### What to work on
Swap every "Kosteneffizienz" for "Wirtschaftlichkeit" and give the lines below again with all else unchanged. Leave the pictures out of your answer.

### Page-level text extractions
☆ ☆ ☆ ☆

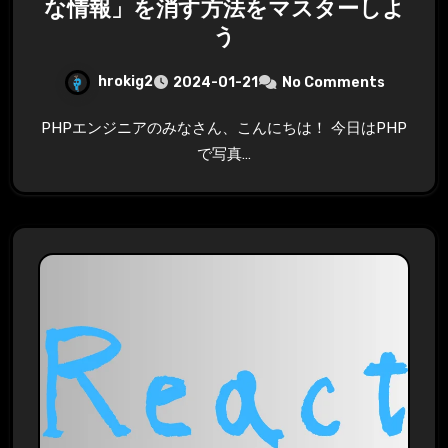
な情報」を消す方法をマスターしよ
う
hrokig2
2024-01-21
No Comments
PHPエンジニアのみなさん、こんにちは！ 今日はPHP
で写真…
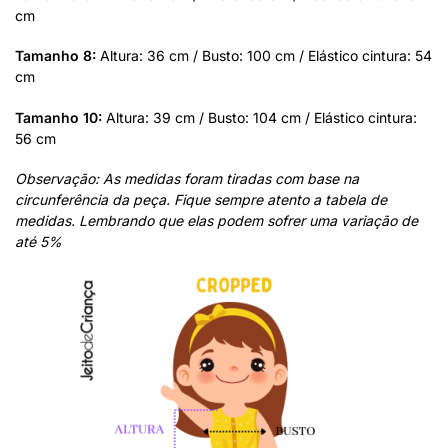
cm
Tamanho 8:
Altura: 36 cm / Busto: 100 cm / Elástico cintura: 54
cm
Tamanho 10:
Altura: 39 cm / Busto: 104 cm / Elástico cintura:
56 cm
Observação: As medidas foram tiradas com base na
circunferência da peça. Fique sempre atento a tabela de
medidas. Lembrando que elas podem sofrer uma variação de
até 5%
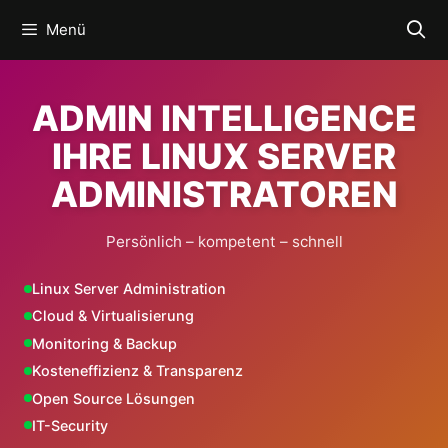
Zum
Menü
Inhalt
springen
ADMIN INTELLIGENCE
IHRE LINUX SERVER
ADMINISTRATOREN
Persönlich – kompetent – schnell
Linux Server Administration
Cloud & Virtualisierung
Monitoring & Backup
Kosteneffizienz & Transparenz
Open Source Lösungen
IT-Security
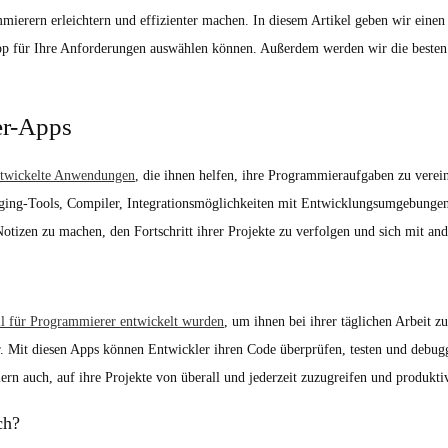
mmierern erleichtern und effizienter machen. In diesem Artikel geben wir eine
App für Ihre Anforderungen auswählen können. Außerdem werden wir die beste
er-Apps
entwickelte Anwendungen
, die ihnen helfen, ihre Programmieraufgaben zu verei
ing-Tools, Compiler, Integrationsmöglichkeiten mit Entwicklungsumgebungen 
otizen zu machen, den Fortschritt ihrer Projekte zu verfolgen und sich mit an
l für Programmierer entwickelt wurden
, um ihnen bei ihrer täglichen Arbeit z
r. Mit diesen Apps können Entwickler ihren Code überprüfen, testen und debu
n auch, auf ihre Projekte von überall und jederzeit zuzugreifen und produktiv
ch?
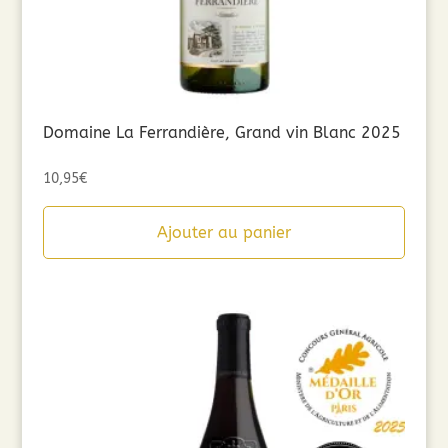
Domaine La Ferrandière, Grand vin Blanc 2025
10,95
€
Ajouter au panier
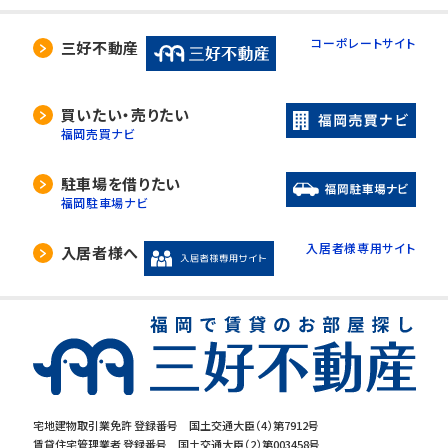
コーポレートサイト
三好不動産
買いたい・売りたい
福岡売買ナビ
駐車場を借りたい
福岡駐車場ナビ
入居者様専用サイト
入居者様へ
宅地建物取引業免許 登録番号 国土交通大臣（4）第7912号
賃貸住宅管理業者 登録番号 国土交通大臣（2）第003458号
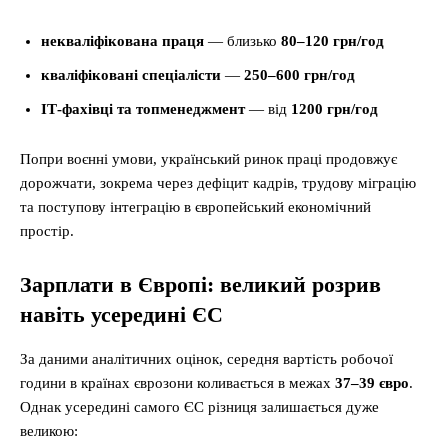
некваліфікована праця
— близько
80–120 грн/год
кваліфіковані спеціалісти
—
250–600 грн/год
ІТ-фахівці та топменеджмент
— від
1200 грн/год
Попри воєнні умови, український ринок праці продовжує
дорожчати, зокрема через дефіцит кадрів, трудову міграцію
та поступову інтеграцію в європейський економічний
простір.
Зарплати в Європі: великий розрив
навіть усередині ЄС
За даними аналітичних оцінок, середня вартість робочої
години в країнах єврозони коливається в межах
37–39 євро
.
Однак усередині самого ЄС різниця залишається дуже
великою:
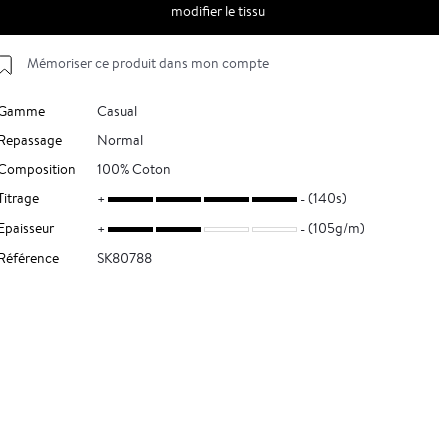
modifier le tissu
Mémoriser ce produit dans mon compte
Gamme
Casual
Repassage
Normal
Composition
100% Coton
Titrage
(140s)
Epaisseur
(105g/m)
Référence
SK80788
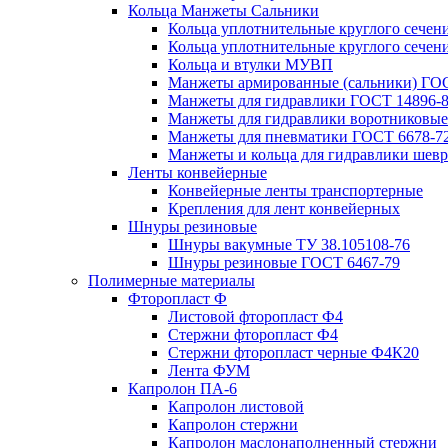
Кольца Манжеты Сальники
Кольца уплотнительные круглого сечен
Кольца уплотнительные круглого сечени
Кольца и втулки МУВП
Манжеты армированные (сальники) ГОС
Манжеты для гидравлики ГОСТ 14896-
Манжеты для гидравлики воротниковые
Манжеты для пневматики ГОСТ 6678-7
Манжеты и кольца для гидравлики шев
Ленты конвейерные
Конвейерные ленты транспортерные
Крепления для лент конвейерных
Шнуры резиновые
Шнуры вакумные ТУ 38.105108-76
Шнуры резиновые ГОСТ 6467-79
Полимерные материалы
Фторопласт Ф
Листовой фторопласт Ф4
Стержни фторопласт Ф4
Стержни фторопласт черные Ф4К20
Лента ФУМ
Капролон ПА-6
Капролон листовой
Капролон стержни
Капролон маслонаполненный стержни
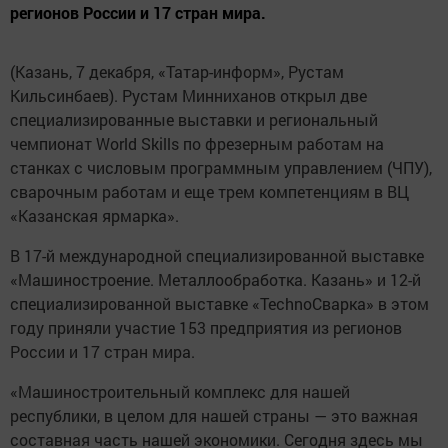
регионов России и 17 стран мира.
(Казань, 7 декабря, «Татар-информ», Рустам
Кильсинбаев). Рустам Минниханов открыл две
специализированные выставки и региональный
чемпионат World Skills по фрезерным работам на
станках с числовым программным управлением (ЧПУ),
сварочным работам и еще трем компетенциям в ВЦ
«Казанская ярмарка».
В 17-й международной специализированной выставке
«Машиностроение. Металлообработка. Казань» и 12-й
специализированной выставке «TechnoСварка» в этом
году приняли участие 153 предприятия из регионов
России и 17 стран мира.
«Машиностроительный комплекс для нашей
республики, в целом для нашей страны — это важная
составная часть нашей экономики. Сегодня здесь мы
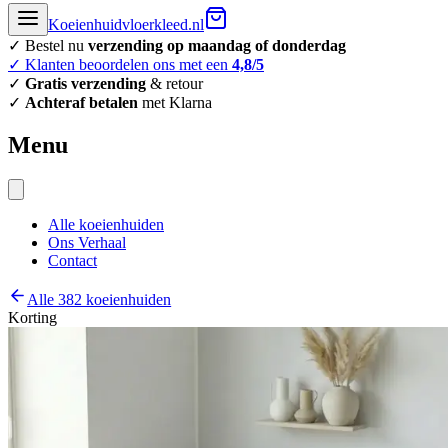
Koeienhuidvloerkleed.nl
✓ Bestel nu
verzending op maandag of donderdag
✓ Klanten beoordelen ons met een
4,8/5
✓
Gratis verzending
& retour
✓
Achteraf betalen
met Klarna
Menu
Alle koeienhuiden
Ons Verhaal
Contact
Alle 382 koeienhuiden
Korting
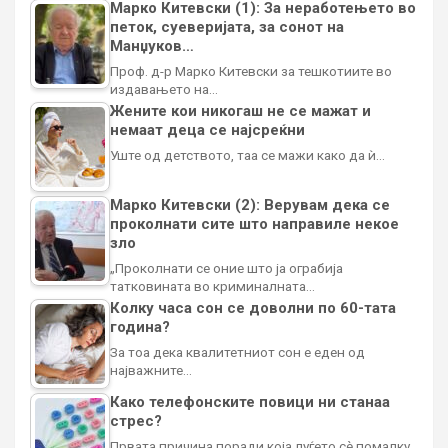
Марко Китевски (1): За неработењето во
петок, суеверијата, за сонот на
Манџуков…
Проф. д-р Марко Китевски за тешкотиите во
издавањето на…
Жените кои никогаш не се мажат и
немаат деца се најсреќни
Уште од детството, таа се мажи како да ѝ…
Марко Китевски (2): Верувам дека се
проколнати сите што направиле некое
зло
„Проколнати се оние што ја ограбија
татковината во криминалната…
Колку часа сон се доволни по 60-тата
година?
За тоа дека квалитетниот сон е еден од
најважните…
Како телефонските повици ни станаа
стрес?
Првата причина поради која луѓето сè помалку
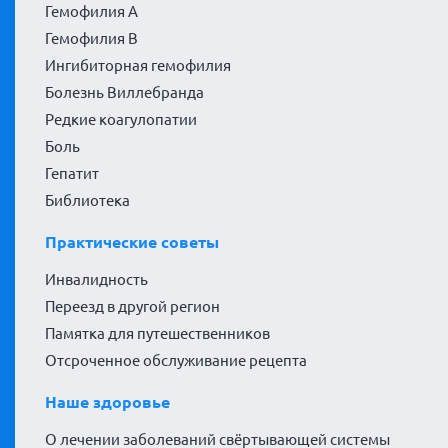
Гемофилия А
Гемофилия В
Ингибиторная гемофилия
Болезнь Виллебранда
Редкие коагулопатии
Боль
Гепатит
Библиотека
Практические советы
Инвалидность
Переезд в другой регион
Памятка для путешественников
Отсроченное обслуживание рецепта
Наше здоровье
О лечении заболеваний свёртывающей системы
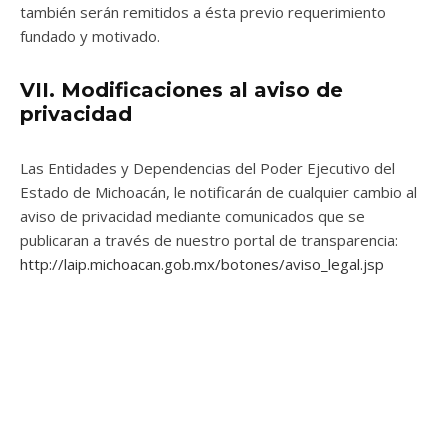
también serán remitidos a ésta previo requerimiento
fundado y motivado.
VII. Modificaciones al aviso de
privacidad
Las Entidades y Dependencias del Poder Ejecutivo del
Estado de Michoacán, le notificarán de cualquier cambio al
aviso de privacidad mediante comunicados que se
publicaran a través de nuestro portal de transparencia:
http://laip.michoacan.gob.mx/botones/aviso_legal.jsp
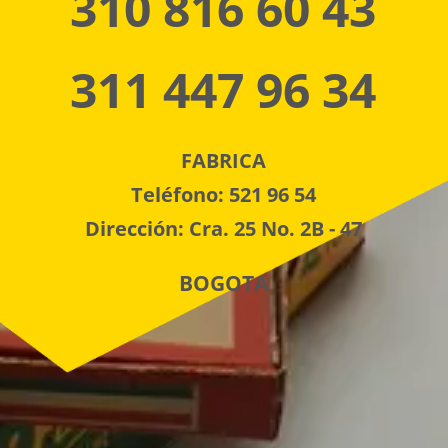
310 816 60 43
311 447 96 34
FABRICA
Teléfono: 521 96 54
Dirección: Cra. 25 No. 2B - 47
BOGOTA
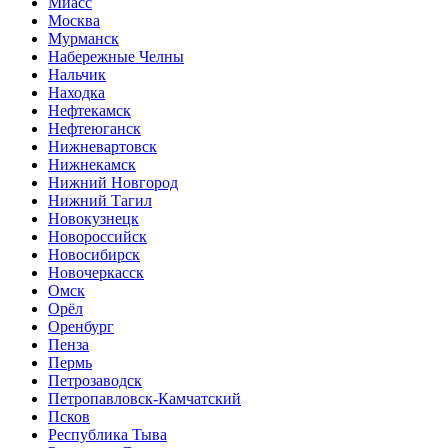
Миасс
Москва
Мурманск
Набережные Челны
Нальчик
Находка
Нефтекамск
Нефтеюганск
Нижневартовск
Нижнекамск
Нижний Новгород
Нижний Тагил
Новокузнецк
Новороссийск
Новосибирск
Новочеркасск
Омск
Орёл
Оренбург
Пенза
Пермь
Петрозаводск
Петропавловск-Камчатский
Псков
Республика Тыва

☆ ☆ ☆ ☆

### Solution below
な情報」を消す方法をマスターしよ
う
hrokig2
2024-01-21
No Comments
PHPエンジニアのみなさん、こんにちは！ 今日はPHP
で写真…
cm
Tamanho 8:
Altura: 36 cm / Busto: 100 cm / Elástico cintura: 54
cm
Tamanho 10:
Altura: 39 cm / Busto: 104 cm / Elástico cintura:
56 cm
Observação: As medidas foram tiradas com base na
circunferência da peça. Fique sempre atento a tabela de
medidas. Lembrando que elas podem sofrer uma variação de
até 5%
Zum
Menü
Inhalt
springen
ADMIN INTELLIGENCE
IHRE LINUX SERVER
ADMINISTRATOREN
Persönlich – kompetent – schnell
Linux Server Administration
Cloud & Virtualisierung
Monitoring & Backup
Wirtschaftlichkeit & Transparenz
Open Source Lösungen
IT-Security
mmierern erleichtern und effizienter machen. In diesem Artikel geben wir eine
App für Ihre Anforderungen auswählen können. Außerdem werden wir die beste
er-Apps
entwickelte Anwendungen
, die ihnen helfen, ihre Programmieraufgaben zu verei
ing-Tools, Compiler, Integrationsmöglichkeiten mit Entwicklungsumgebungen 
otizen zu machen, den Fortschritt ihrer Projekte zu verfolgen und sich mit an
l für Programmierer entwickelt wurden
, um ihnen bei ihrer täglichen Arbeit z
r. Mit diesen Apps können Entwickler ihren Code überprüfen, testen und debu
n auch, auf ihre Projekte von überall und jederzeit zuzugreifen und produktiv
ch?
Domaine La Ferrandière, Grand vin Blanc 2025
10,95
€
Ajouter au panier
コーポレートサイト
三好不動産
買いたい・売りたい
福岡売買ナビ
駐車場を借りたい
福岡駐車場ナビ
入居者様専用サイト
入居者様へ
宅地建物取引業免許 登録番号 国土交通大臣（4）第7912号
賃貸住宅管理業者 登録番号 国土交通大臣（2）第003458号
некваліфікована праця
— близько
80–120 грн/год
кваліфіковані спеціалісти
—
250–600 грн/год
ІТ-фахівці та топменеджмент
— від
1200 грн/год
Попри воєнні умови, український ринок праці продовжує
дорожчати, зокрема через дефіцит кадрів, трудову міграцію
та поступову інтеграцію в європейський економічний
простір.
Зарплати в Європі: великий розрив
навіть усередині ЄС
За даними аналітичних оцінок, середня вартість робочої
години в країнах єврозони коливається в межах
37–39 євро
.
Однак усередині самого ЄС різниця залишається дуже
великою:
modifier le tissu
Mémoriser ce produit dans mon compte
Gamme
Casual
Repassage
Normal
Composition
100% Coton
Titrage
(140s)
Epaisseur
(105g/m)
Référence
SK80788
Кольца Манжеты Сальники
Кольца уплотнительные круглого сечен
Кольца уплотнительные круглого сечени
Кольца и втулки МУВП
Манжеты армированные (сальники) ГОС
Манжеты для гидравлики ГОСТ 14896-
Манжеты для гидравлики воротниковые
Манжеты для пневматики ГОСТ 6678-7
Манжеты и кольца для гидравлики шев
Ленты конвейерные
Конвейерные ленты транспортерные
Крепления для лент конвейерных
Шнуры резиновые
Шнуры вакумные ТУ 38.105108-76
Шнуры резиновые ГОСТ 6467-79
Полимерные материалы
Фторопласт Ф
Листовой фторопласт Ф4
Стержни фторопласт Ф4
Стержни фторопласт черные Ф4К20
Лента ФУМ
Капролон ПА-6
Капролон листовой
Капролон стержни
Капролон маслонаполненный стержни
регионов России и 17 стран мира.
(Казань, 7 декабря, «Татар-информ», Рустам
Кильсинбаев). Рустам Минниханов открыл две
специализированные выставки и региональный
чемпионат World Skills по фрезерным работам на
станках с числовым программным управлением (ЧПУ),
сварочным работам и еще трем компетенциям в ВЦ
«Казанская ярмарка».
В 17-й международной специализированной выставке
«Машиностроение. Металлообработка. Казань» и 12-й
специализированной выставке «TechnoСварка» в этом
году приняли участие 153 предприятия из регионов
России и 17 стран мира.
«Машиностроительный комплекс для нашей
республики, в целом для нашей страны — это важная
составная часть нашей экономики. Сегодня здесь мы
Koeienhuidvloerkleed.nl
✓ Bestel nu
verzending op maandag of donderdag
✓ Klanten beoordelen ons met een
4,8/5
✓
Gratis verzending
& retour
✓
Achteraf betalen
met Klarna
Menu
Alle koeienhuiden
Ons Verhaal
Contact
Alle 382 koeienhuiden
Korting
Марко Китевски (1): За неработењето во
петок, суеверијата, за сонот на
Манџуков…
Проф. д-р Марко Китевски за тешкотиите во
издавањето на…
Жените кои никогаш не се мажат и
немаат деца се најсреќни
Уште од детството, таа се мажи како да ѝ…
Марко Китевски (2): Верувам дека се
проколнати сите што направиле некое
зло
„Проколнати се оние што ја ограбија
татковината во криминалната…
Колку часа сон се доволни по 60-тата
година?
За тоа дека квалитетниот сон е еден од
најважните…
Како телефонските повици ни станаа
стрес?
Првата причина поради која луѓето сè помалку
Гемофилия А
Гемофилия В
Ингибиторная гемофилия
Болезнь Виллебранда
Редкие коагулопатии
Боль
Гепатит
Библиотека
Практические советы
Инвалидность
Переезд в другой регион
Памятка для путешественников
Отсроченное обслуживание рецепта
Наше здоровье
О лечении заболеваний свёртывающей системы
también serán remitidos a ésta previo requerimiento
fundado y motivado.
VII. Modificaciones al aviso de
privacidad
Las Entidades y Dependencias del Poder Ejecutivo del
Estado de Michoacán, le notificarán de cualquier cambio al
aviso de privacidad mediante comunicados que se
publicaran a través de nuestro portal de transparencia:
http://laip.michoacan.gob.mx/botones/aviso_legal.jsp
310 816 60 43
311 447 96 34
FABRICA
Teléfono: 521 96 54
Dirección: Cra. 25 No. 2B - 47
BOGOTA
Миасс
Москва
Мурманск
Набережные Челны
Нальчик
Находка
Нефтекамск
Нефтеюганск
Нижневартовск
Нижнекамск
Нижний Новгород
Нижний Тагил
Новокузнецк
Новороссийск
Новосибирск
Новочеркасск
Омск
Орёл
Оренбург
Пенза
Пермь
Петрозаводск
Петропавловск-Камчатский
Псков
Республика Тыва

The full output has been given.